I know something about the mail you received this morning. It included a letter, a flyer or an e-mail from someone who wants to tell you about the latest construction portal. It is going to transform the way you run your business, save you vast quantities of money and improve your efficiency beyond recognition. (The sender will also be hoping you will help to make them an e-millionaire, but they probably won’t mention that.)

You cannot fail to notice that construction is the latest target for bright, sharp-suited young things with fistfuls of venture capital, just longing to sell us e-commerce solutions for all our business problems. They will have a really whizzy web address, a business plan they would love to describe – but not show – to you, and a set of products that are almost certainly “under development”.

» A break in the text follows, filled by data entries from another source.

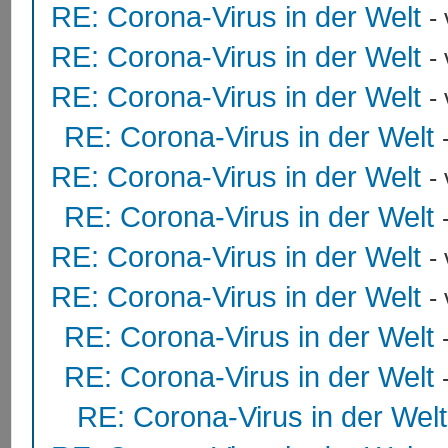
RE: Corona-Virus in der Welt
-
RE: Corona-Virus in der Welt
-
RE: Corona-Virus in der Welt
-
RE: Corona-Virus in der Welt
RE: Corona-Virus in der Welt
-
RE: Corona-Virus in der Welt
RE: Corona-Virus in der Welt
-
RE: Corona-Virus in der Welt
-
RE: Corona-Virus in der Welt
RE: Corona-Virus in der Welt
RE: Corona-Virus in der Welt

You might assume from the above that I am an IT-hating, unreconstructed Luddite, but I promise you I am typing this column on my laptop, having just picked up my e-mails. I also think e-commerce has a tremendous amount to offer construction, both as a procurement tool and as a way of sharing information, but I also think it is essential that we take a long, hard look at the products on offer before embracing the e-revolution.

Take on-line shopping outlets, known as exchanges. They offer some real advantages: access to a much wider supplier base, instant communication, electronic order processing and so on. But do not overlook the problems. You might have a contractual remedy in place if an air-handling unit from China does not meet the spec, for instance, but that will not help you to dispose of it once it arrives on site or to acquire a more suitable replacement.

On the subject of imports, remember to allow plenty of time for the transport of materials and include in your calculations any freight costs. Not insuperable, I know, but not to be ignored either.

Egan vs e-commerce

Construction is the latest target for bright, sharp-suited young things with fistfuls of venture capital

Then there’s partnering. If you are committed to partnering with your supply chain, building up long-term relationships and generally behaving in a way that would bring tears of joy to Sir John Egan’s eyes, do you really want to buy a product on a price-only basis from the Internet – the biggest market you can find? There might not be a big market for what you want to buy. With perhaps only five major cladding suppliers in Europe, you don’t need an exchange for them – you can just e-mail your requirements. Contractors buying construction products are not the same as supermarkets buying tinned tomatoes, but some of the sharp-suited young things do not seem to have realised that yet.

This does not mean that electronic procurement is not a good idea – anyone who has bought a book from knows how efficient it can be – but it does mean that the systems need to be adapted to this industry’s needs, so that they can cater to the priorities of construction users.

For that reason, I think the portals now being developed by the industry itself – such as the initiatives being taken by some of the major contractors – have a greater chance of success, as they will start from this industry’s point of view, rather than adapting a generic product.

I know some buyers in construction companies go pale at the prospect of e-commerce, but I think it will make their skills more, not less, valuable to their employers. There may be some clerical jobs at risk, but anyone involved in the strategic aspects of procurement will continue to be absolutely vital. Quality control, co-ordination and managing a diverse supply base will continue to require the sort of expertise that can only be supplied by human beings. And I, for one, find that rather reassuring.

The Construction Confederation represents more than 5000 companies, many of them smaller businesses, so e-commerce is a key issue for it at the moment. Smaller companies are often highly creative in their use of IT – restricted staff resources may mean they depend on it even more than larger organisations – so they could be the biggest beneficiaries of a really efficient electronic procurement and information system.